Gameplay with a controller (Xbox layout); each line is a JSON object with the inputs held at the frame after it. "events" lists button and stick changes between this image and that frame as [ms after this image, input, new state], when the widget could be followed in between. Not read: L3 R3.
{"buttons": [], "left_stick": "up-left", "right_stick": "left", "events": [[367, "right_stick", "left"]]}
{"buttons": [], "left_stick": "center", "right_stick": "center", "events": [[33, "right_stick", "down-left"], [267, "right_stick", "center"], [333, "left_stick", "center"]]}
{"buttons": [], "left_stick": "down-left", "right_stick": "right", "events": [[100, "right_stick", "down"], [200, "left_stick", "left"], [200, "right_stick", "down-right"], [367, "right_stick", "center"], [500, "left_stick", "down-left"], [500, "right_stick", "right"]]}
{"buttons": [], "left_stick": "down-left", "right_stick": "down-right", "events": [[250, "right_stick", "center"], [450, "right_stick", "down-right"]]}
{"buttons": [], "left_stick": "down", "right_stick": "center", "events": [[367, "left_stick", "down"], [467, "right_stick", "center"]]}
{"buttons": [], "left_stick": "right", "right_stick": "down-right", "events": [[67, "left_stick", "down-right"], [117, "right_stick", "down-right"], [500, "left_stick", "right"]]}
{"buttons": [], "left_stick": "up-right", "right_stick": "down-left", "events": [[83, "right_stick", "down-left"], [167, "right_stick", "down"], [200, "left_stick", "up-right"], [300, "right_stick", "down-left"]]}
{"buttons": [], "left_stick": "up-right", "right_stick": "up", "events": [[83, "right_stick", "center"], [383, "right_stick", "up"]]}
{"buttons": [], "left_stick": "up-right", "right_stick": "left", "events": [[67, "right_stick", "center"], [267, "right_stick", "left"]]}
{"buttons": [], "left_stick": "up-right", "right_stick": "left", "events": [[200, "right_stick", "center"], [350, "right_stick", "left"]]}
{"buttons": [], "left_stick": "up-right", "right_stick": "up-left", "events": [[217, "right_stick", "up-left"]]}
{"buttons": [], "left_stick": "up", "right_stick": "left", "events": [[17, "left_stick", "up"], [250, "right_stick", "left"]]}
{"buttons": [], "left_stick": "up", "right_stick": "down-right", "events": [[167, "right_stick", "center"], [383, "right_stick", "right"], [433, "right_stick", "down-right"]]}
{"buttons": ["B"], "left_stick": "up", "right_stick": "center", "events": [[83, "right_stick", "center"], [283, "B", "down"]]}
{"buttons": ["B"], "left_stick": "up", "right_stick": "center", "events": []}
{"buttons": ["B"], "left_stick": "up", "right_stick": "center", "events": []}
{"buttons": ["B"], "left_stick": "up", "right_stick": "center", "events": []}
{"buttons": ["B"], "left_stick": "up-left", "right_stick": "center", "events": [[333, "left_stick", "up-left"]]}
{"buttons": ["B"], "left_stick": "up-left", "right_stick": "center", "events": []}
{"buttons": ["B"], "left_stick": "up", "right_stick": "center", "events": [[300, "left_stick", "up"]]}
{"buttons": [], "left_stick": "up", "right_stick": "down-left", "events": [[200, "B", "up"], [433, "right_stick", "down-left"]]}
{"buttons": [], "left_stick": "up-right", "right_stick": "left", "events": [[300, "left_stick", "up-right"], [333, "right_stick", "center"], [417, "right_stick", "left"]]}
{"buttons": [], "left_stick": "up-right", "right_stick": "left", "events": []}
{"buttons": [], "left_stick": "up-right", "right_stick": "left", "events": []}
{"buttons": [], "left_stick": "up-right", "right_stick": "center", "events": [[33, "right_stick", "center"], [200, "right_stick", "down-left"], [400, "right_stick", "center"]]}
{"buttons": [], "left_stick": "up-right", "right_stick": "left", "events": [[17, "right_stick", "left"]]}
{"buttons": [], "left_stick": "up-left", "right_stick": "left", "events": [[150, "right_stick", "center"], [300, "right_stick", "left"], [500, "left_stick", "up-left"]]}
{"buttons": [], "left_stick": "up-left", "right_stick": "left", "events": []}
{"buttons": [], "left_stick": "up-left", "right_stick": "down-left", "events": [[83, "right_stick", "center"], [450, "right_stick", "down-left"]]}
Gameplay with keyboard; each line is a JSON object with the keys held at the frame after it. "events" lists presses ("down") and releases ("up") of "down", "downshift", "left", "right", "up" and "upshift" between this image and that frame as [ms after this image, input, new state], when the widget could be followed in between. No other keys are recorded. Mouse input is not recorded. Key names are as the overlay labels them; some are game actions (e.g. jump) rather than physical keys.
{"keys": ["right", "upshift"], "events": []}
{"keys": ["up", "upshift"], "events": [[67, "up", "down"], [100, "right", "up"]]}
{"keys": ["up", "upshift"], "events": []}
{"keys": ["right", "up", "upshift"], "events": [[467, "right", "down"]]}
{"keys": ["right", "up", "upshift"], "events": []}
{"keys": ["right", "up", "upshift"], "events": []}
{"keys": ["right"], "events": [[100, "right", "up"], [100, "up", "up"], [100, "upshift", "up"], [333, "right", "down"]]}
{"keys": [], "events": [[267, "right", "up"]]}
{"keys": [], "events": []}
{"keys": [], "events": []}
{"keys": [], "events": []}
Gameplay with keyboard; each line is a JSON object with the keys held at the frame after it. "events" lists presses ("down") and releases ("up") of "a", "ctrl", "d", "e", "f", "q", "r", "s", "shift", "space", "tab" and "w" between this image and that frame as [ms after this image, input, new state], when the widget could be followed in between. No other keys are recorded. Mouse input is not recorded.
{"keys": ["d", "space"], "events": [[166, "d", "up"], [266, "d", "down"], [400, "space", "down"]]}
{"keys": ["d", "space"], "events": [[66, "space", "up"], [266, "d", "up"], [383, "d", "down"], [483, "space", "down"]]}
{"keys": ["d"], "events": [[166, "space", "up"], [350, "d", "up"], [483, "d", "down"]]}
----
The answer should be an exact copy of the data.

Gameplay with a controller (Xbox layout); each line is a JSON object with the inputs held at the frame after it. "events" lists button and stick changes between this image and that frame as [ms after this image, input, new state], when the widget could be followed in between. Not read: L3 R3.
{"buttons": [], "left_stick": "up-left", "right_stick": "left", "events": [[367, "right_stick", "left"]]}
{"buttons": [], "left_stick": "center", "right_stick": "center", "events": [[33, "right_stick", "down-left"], [267, "right_stick", "center"], [333, "left_stick", "center"]]}
{"buttons": [], "left_stick": "down-left", "right_stick": "right", "events": [[100, "right_stick", "down"], [200, "left_stick", "left"], [200, "right_stick", "down-right"], [367, "right_stick", "center"], [500, "left_stick", "down-left"], [500, "right_stick", "right"]]}
{"buttons": [], "left_stick": "down-left", "right_stick": "down-right", "events": [[250, "right_stick", "center"], [450, "right_stick", "down-right"]]}
{"buttons": [], "left_stick": "down", "right_stick": "center", "events": [[367, "left_stick", "down"], [467, "right_stick", "center"]]}
{"buttons": [], "left_stick": "right", "right_stick": "down-right", "events": [[67, "left_stick", "down-right"], [117, "right_stick", "down-right"], [500, "left_stick", "right"]]}
{"buttons": [], "left_stick": "up-right", "right_stick": "down-left", "events": [[83, "right_stick", "down-left"], [167, "right_stick", "down"], [200, "left_stick", "up-right"], [300, "right_stick", "down-left"]]}
{"buttons": [], "left_stick": "up-right", "right_stick": "up", "events": [[83, "right_stick", "center"], [383, "right_stick", "up"]]}
{"buttons": [], "left_stick": "up-right", "right_stick": "left", "events": [[67, "right_stick", "center"], [267, "right_stick", "left"]]}
{"buttons": [], "left_stick": "up-right", "right_stick": "left", "events": [[200, "right_stick", "center"], [350, "right_stick", "left"]]}
{"buttons": [], "left_stick": "up-right", "right_stick": "up-left", "events": [[217, "right_stick", "up-left"]]}
{"buttons": [], "left_stick": "up", "right_stick": "left", "events": [[17, "left_stick", "up"], [250, "right_stick", "left"]]}
{"buttons": [], "left_stick": "up", "right_stick": "down-right", "events": [[167, "right_stick", "center"], [383, "right_stick", "right"], [433, "right_stick", "down-right"]]}
{"buttons": ["B"], "left_stick": "up", "right_stick": "center", "events": [[83, "right_stick", "center"], [283, "B", "down"]]}
{"buttons": ["B"], "left_stick": "up", "right_stick": "center", "events": []}
{"buttons": ["B"], "left_stick": "up", "right_stick": "center", "events": []}
{"buttons": ["B"], "left_stick": "up", "right_stick": "center", "events": []}
{"buttons": ["B"], "left_stick": "up-left", "right_stick": "center", "events": [[333, "left_stick", "up-left"]]}
{"buttons": ["B"], "left_stick": "up-left", "right_stick": "center", "events": []}
{"buttons": ["B"], "left_stick": "up", "right_stick": "center", "events": [[300, "left_stick", "up"]]}
{"buttons": [], "left_stick": "up", "right_stick": "down-left", "events": [[200, "B", "up"], [433, "right_stick", "down-left"]]}
{"buttons": [], "left_stick": "up-right", "right_stick": "left", "events": [[300, "left_stick", "up-right"], [333, "right_stick", "center"], [417, "right_stick", "left"]]}
{"buttons": [], "left_stick": "up-right", "right_stick": "left", "events": []}
{"buttons": [], "left_stick": "up-right", "right_stick": "left", "events": []}
{"buttons": [], "left_stick": "up-right", "right_stick": "center", "events": [[33, "right_stick", "center"], [200, "right_stick", "down-left"], [400, "right_stick", "center"]]}
{"buttons": [], "left_stick": "up-right", "right_stick": "left", "events": [[17, "right_stick", "left"]]}
{"buttons": [], "left_stick": "up-left", "right_stick": "left", "events": [[150, "right_stick", "center"], [300, "right_stick", "left"], [500, "left_stick", "up-left"]]}
{"buttons": [], "left_stick": "up-left", "right_stick": "left", "events": []}
{"buttons": [], "left_stick": "up-left", "right_stick": "down-left", "events": [[83, "right_stick", "center"], [450, "right_stick", "down-left"]]}
Gameplay with keyboard; each line is a JSON object with the keys held at the frame after it. "events" lists presses ("down") and releases ("up") of "down", "downshift", "left", "right", "up" and "upshift" between this image and that frame as [ms after this image, input, new state], when the widget could be followed in between. No other keys are recorded. Mouse input is not recorded. Key names are as the overlay labels them; some are game actions (e.g. jump) rather than physical keys.
{"keys": ["right", "upshift"], "events": []}
{"keys": ["up", "upshift"], "events": [[67, "up", "down"], [100, "right", "up"]]}
{"keys": ["up", "upshift"], "events": []}
{"keys": ["right", "up", "upshift"], "events": [[467, "right", "down"]]}
{"keys": ["right", "up", "upshift"], "events": []}
{"keys": ["right", "up", "upshift"], "events": []}
{"keys": ["right"], "events": [[100, "right", "up"], [100, "up", "up"], [100, "upshift", "up"], [333, "right", "down"]]}
{"keys": [], "events": [[267, "right", "up"]]}
{"keys": [], "events": []}
{"keys": [], "events": []}
{"keys": [], "events": []}
Gameplay with keyboard; each line is a JSON object with the keys held at the frame after it. "events" lists presses ("down") and releases ("up") of "a", "ctrl", "d", "e", "f", "q", "r", "s", "shift", "space", "tab" and "w" between this image and that frame as [ms after this image, input, new state], when the widget could be followed in between. No other keys are recorded. Mouse input is not recorded.
{"keys": ["d", "space"], "events": [[166, "d", "up"], [266, "d", "down"], [400, "space", "down"]]}
{"keys": ["d", "space"], "events": [[66, "space", "up"], [266, "d", "up"], [383, "d", "down"], [483, "space", "down"]]}
{"keys": ["d"], "events": [[166, "space", "up"], [350, "d", "up"], [483, "d", "down"]]}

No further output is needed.